== Segment start ==

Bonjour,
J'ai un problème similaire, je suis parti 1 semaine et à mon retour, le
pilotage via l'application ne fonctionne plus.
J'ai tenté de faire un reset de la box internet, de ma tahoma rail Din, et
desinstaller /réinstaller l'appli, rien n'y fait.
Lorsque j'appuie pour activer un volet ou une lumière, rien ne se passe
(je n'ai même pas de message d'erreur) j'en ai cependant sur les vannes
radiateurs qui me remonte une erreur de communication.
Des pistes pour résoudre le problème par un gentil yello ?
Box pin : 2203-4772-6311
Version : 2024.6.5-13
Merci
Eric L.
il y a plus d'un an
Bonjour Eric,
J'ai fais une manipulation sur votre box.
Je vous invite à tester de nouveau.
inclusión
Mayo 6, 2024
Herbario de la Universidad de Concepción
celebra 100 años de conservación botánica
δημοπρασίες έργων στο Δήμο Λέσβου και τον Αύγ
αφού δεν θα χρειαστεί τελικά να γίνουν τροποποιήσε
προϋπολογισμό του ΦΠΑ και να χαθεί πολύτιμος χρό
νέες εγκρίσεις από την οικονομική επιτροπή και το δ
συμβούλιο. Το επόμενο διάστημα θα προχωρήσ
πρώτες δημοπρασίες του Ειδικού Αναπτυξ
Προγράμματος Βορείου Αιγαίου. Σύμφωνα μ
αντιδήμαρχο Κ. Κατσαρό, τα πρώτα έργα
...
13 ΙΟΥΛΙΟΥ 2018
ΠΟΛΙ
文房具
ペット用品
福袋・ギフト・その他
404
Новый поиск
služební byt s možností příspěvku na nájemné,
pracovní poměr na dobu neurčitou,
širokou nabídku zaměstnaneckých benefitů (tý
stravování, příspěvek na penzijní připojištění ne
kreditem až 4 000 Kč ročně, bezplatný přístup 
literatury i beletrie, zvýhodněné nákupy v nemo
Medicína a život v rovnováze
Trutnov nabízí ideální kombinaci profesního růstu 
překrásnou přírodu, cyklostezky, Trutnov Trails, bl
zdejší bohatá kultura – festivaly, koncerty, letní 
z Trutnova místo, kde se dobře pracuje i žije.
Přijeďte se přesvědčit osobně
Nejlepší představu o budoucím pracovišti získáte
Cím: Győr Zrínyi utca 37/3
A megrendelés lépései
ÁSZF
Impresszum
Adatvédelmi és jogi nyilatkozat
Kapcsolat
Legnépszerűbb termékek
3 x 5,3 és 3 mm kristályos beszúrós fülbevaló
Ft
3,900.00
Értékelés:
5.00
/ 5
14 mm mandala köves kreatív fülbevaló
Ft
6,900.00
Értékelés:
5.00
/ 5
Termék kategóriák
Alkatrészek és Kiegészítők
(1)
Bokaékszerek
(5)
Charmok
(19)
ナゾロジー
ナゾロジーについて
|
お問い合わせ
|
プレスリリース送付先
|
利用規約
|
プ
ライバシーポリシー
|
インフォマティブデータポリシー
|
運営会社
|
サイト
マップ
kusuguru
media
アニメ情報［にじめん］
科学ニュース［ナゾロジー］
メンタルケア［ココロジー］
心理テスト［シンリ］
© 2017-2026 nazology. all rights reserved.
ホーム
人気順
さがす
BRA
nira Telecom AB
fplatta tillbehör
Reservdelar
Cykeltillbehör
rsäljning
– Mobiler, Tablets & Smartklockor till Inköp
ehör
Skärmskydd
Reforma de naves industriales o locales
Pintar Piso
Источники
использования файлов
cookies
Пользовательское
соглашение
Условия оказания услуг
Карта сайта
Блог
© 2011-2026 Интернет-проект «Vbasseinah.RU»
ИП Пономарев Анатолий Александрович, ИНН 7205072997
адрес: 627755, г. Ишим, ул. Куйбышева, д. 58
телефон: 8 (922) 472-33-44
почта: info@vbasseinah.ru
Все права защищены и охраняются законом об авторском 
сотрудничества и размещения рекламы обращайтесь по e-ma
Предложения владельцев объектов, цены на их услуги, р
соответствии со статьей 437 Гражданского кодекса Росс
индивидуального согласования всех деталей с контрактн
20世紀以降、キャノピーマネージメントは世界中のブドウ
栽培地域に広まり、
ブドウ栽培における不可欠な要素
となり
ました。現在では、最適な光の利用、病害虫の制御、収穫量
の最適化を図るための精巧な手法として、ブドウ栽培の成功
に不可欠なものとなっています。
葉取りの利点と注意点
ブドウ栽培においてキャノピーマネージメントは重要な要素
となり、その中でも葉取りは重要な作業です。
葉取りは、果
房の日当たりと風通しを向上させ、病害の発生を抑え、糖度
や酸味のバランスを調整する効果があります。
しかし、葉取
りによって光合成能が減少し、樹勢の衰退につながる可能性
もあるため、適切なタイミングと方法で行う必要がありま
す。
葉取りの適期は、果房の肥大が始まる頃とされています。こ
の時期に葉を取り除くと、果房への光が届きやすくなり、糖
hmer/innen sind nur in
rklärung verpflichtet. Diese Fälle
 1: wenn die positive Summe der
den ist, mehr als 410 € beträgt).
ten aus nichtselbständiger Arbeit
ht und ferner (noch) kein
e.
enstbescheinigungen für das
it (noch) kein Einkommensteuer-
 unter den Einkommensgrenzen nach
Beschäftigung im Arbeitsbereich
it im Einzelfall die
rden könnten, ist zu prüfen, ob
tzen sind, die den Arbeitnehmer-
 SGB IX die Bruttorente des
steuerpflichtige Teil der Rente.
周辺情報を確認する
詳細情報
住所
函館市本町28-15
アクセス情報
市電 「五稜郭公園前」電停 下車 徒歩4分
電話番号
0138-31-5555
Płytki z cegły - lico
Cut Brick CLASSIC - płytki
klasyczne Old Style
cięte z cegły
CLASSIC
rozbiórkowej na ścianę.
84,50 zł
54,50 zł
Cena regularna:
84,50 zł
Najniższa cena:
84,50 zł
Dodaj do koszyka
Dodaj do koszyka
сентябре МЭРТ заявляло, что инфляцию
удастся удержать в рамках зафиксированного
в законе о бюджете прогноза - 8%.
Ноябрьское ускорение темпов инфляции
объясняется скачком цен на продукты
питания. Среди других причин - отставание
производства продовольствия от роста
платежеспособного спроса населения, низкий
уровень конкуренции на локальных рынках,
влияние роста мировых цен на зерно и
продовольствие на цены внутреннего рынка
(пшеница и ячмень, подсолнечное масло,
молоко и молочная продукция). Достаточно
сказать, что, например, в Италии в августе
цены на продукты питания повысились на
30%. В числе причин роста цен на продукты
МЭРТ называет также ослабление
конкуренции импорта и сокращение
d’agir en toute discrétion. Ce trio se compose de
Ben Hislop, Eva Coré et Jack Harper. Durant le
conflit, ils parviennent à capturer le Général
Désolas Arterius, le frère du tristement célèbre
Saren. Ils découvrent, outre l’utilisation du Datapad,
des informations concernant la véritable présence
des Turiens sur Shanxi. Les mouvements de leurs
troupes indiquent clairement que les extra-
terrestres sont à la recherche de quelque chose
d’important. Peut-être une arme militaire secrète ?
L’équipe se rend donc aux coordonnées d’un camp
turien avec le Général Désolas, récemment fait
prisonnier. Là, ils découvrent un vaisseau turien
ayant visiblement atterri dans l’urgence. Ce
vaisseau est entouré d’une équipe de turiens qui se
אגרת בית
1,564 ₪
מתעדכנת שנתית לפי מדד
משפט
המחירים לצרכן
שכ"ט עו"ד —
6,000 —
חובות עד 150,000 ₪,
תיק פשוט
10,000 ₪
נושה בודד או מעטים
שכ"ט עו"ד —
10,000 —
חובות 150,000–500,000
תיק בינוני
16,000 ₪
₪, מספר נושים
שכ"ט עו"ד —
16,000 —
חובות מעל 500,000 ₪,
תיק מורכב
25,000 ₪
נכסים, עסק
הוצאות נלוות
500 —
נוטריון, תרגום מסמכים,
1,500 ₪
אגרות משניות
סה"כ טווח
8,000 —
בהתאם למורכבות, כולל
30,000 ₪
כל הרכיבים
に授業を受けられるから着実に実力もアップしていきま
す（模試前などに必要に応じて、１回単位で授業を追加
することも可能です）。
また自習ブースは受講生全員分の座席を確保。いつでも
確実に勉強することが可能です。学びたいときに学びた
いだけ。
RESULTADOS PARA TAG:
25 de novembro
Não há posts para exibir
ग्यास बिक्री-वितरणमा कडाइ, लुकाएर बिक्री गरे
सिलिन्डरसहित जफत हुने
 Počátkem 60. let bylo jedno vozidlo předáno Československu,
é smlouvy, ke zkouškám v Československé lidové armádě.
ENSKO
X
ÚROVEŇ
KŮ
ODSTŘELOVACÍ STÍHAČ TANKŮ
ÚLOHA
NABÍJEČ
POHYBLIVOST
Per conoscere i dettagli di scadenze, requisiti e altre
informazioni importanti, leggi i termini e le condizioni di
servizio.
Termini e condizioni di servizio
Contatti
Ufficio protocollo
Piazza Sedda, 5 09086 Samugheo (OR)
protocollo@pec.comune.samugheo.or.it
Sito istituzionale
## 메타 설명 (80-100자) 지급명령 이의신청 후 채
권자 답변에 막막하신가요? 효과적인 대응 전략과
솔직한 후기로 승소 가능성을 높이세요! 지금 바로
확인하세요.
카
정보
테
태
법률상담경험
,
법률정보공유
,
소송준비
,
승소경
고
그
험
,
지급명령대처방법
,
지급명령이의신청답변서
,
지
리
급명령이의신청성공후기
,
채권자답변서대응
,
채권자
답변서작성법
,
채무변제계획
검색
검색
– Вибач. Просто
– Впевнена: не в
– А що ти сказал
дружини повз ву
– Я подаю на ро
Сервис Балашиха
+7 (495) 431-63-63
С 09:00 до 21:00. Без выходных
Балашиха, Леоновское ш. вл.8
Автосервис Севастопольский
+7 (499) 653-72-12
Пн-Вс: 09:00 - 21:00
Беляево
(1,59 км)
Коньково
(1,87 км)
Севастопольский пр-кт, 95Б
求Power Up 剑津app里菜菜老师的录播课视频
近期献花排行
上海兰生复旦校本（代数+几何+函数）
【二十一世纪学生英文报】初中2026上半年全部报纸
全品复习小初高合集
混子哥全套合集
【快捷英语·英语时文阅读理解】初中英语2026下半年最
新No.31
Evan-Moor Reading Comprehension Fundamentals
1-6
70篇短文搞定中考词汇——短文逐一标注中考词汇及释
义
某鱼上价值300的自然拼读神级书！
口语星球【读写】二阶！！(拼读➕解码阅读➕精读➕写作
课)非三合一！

== Segment end ==

--- ACTIVITY ---
Nothing but an exact copy of the lines from the start of the entries through the line containing "Medicína a život v rovnováze" belongs in the response.

--- RESPONSE TO THIS TASK ---
Bonjour,
J'ai un problème similaire, je suis parti 1 semaine et à mon retour, le
pilotage via l'application ne fonctionne plus.
J'ai tenté de faire un reset de la box internet, de ma tahoma rail Din, et
desinstaller /réinstaller l'appli, rien n'y fait.
Lorsque j'appuie pour activer un volet ou une lumière, rien ne se passe
(je n'ai même pas de message d'erreur) j'en ai cependant sur les vannes
radiateurs qui me remonte une erreur de communication.
Des pistes pour résoudre le problème par un gentil yello ?
Box pin : 2203-4772-6311
Version : 2024.6.5-13
Merci
Eric L.
il y a plus d'un an
Bonjour Eric,
J'ai fais une manipulation sur votre box.
Je vous invite à tester de nouveau.
inclusión
Mayo 6, 2024
Herbario de la Universidad de Concepción
celebra 100 años de conservación botánica
δημοπρασίες έργων στο Δήμο Λέσβου και τον Αύγ
αφού δεν θα χρειαστεί τελικά να γίνουν τροποποιήσε
προϋπολογισμό του ΦΠΑ και να χαθεί πολύτιμος χρό
νέες εγκρίσεις από την οικονομική επιτροπή και το δ
συμβούλιο. Το επόμενο διάστημα θα προχωρήσ
πρώτες δημοπρασίες του Ειδικού Αναπτυξ
Προγράμματος Βορείου Αιγαίου. Σύμφωνα μ
αντιδήμαρχο Κ. Κατσαρό, τα πρώτα έργα
...
13 ΙΟΥΛΙΟΥ 2018
ΠΟΛΙ
文房具
ペット用品
福袋・ギフト・その他
404
Новый поиск
služební byt s možností příspěvku na nájemné,
pracovní poměr na dobu neurčitou,
širokou nabídku zaměstnaneckých benefitů (tý
stravování, příspěvek na penzijní připojištění ne
kreditem až 4 000 Kč ročně, bezplatný přístup 
literatury i beletrie, zvýhodněné nákupy v nemo
Medicína a život v rovnováze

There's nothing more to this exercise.